PROMPT: Starting with the first line and ending with the last, copy the entries word for word.

Records from a collection:
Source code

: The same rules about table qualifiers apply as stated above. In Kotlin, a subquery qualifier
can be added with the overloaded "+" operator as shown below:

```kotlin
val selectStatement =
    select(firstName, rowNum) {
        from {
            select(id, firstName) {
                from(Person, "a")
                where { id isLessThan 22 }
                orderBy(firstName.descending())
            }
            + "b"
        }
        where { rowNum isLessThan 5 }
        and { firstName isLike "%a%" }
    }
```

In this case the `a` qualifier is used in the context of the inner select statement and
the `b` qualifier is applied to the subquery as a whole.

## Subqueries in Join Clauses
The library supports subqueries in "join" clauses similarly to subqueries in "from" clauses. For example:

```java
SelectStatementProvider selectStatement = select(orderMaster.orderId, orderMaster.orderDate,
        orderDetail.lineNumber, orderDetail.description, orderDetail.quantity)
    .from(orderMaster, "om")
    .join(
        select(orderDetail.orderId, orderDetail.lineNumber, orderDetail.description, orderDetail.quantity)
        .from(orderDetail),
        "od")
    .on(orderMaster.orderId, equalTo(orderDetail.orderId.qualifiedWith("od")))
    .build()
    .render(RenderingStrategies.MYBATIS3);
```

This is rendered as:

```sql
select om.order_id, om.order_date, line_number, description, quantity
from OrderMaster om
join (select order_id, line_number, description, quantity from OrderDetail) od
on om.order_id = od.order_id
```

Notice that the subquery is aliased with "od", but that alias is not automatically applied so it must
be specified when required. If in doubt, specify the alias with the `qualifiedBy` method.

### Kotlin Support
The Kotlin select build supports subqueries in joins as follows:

SOLUTION:
Source code

: The same rules about table qualifiers apply as stated above. In Kotlin, a subquery qualifier
can be added with the overloaded "+" operator as shown below:

```kotlin
val selectStatement =
    select(firstName, rowNum) {
        from {
            select(id, firstName) {
                from(Person, "a")
                where { id isLessThan 22 }
                orderBy(firstName.descending())
            }
            + "b"
        }
        where { rowNum isLessThan 5 }
        and { firstName isLike "%a%" }
    }
```

In this case the `a` qualifier is used in the context of the inner select statement and
the `b` qualifier is applied to the subquery as a whole.

## Subqueries in Join Clauses
The library supports subqueries in "join" clauses similarly to subqueries in "from" clauses. For example:

```java
SelectStatementProvider selectStatement = select(orderMaster.orderId, orderMaster.orderDate,
        orderDetail.lineNumber, orderDetail.description, orderDetail.quantity)
    .from(orderMaster, "om")
    .join(
        select(orderDetail.orderId, orderDetail.lineNumber, orderDetail.description, orderDetail.quantity)
        .from(orderDetail),
        "od")
    .on(orderMaster.orderId, equalTo(orderDetail.orderId.qualifiedWith("od")))
    .build()
    .render(RenderingStrategies.MYBATIS3);
```

This is rendered as:

```sql
select om.order_id, om.order_date, line_number, description, quantity
from OrderMaster om
join (select order_id, line_number, description, quantity from OrderDetail) od
on om.order_id = od.order_id
```

Notice that the subquery is aliased with "od", but that alias is not automatically applied so it must
be specified when required. If in doubt, specify the alias with the `qualifiedBy` method.

### Kotlin Support
The Kotlin select build supports subqueries in joins as follows:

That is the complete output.